- PROBLEM STATEMENT -
Your copy should hold exactly the lines from the one containing "News & Reviews" through the last line of the entries, and no pictures.

BEGIN EXERCISE INPUT

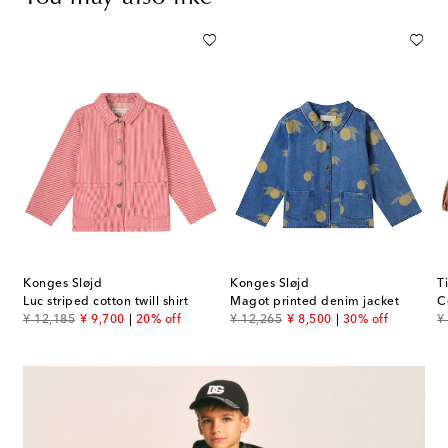
Konges Sløjd
Konges Sløjd
T
Luc striped cotton twill shirt
Magot printed denim jacket
C
original price
discount price
original price
discount price
or
¥ 12,185
¥ 9,700
20% off
¥ 12,265
¥ 8,500
30% off
¥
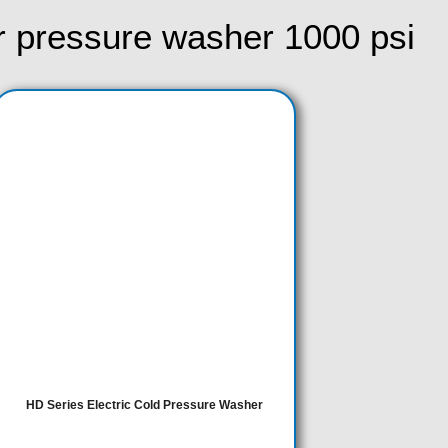
r pressure washer 1000 psi​
This
product
has
multiple
variants.
The
options
may
be
chosen
on
HD Series Electric Cold Pressure Washer
the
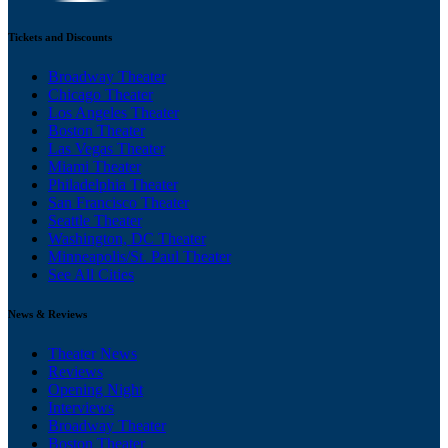
Tickets and Discounts
Broadway Theater
Chicago Theater
Los Angeles Theater
Boston Theater
Las Vegas Theater
Miami Theater
Philadelphia Theater
San Francisco Theater
Seattle Theater
Washington, DC Theater
Minneapolis/St. Paul Theater
See All Cities
News & Reviews
Theater News
Reviews
Opening Night
Interviews
Broadway Theater
Boston Theater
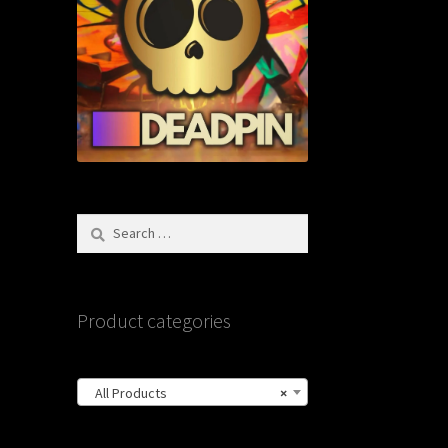
Search
for:
Product categories
All Products
×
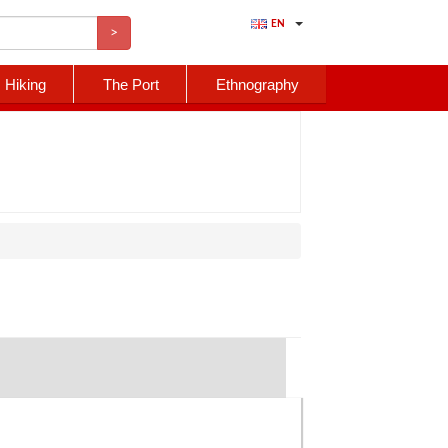
EN
>
Hiking
The Port
Ethnography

END EXERCISE INPUT

- RESPONSE TO THIS EXERCISE -
News & Reviews
Theater News
Reviews
Opening Night
Interviews
Broadway Theater
Boston Theater
Search
for:
Product categories
All Products
×
EN
>
Hiking
The Port
Ethnography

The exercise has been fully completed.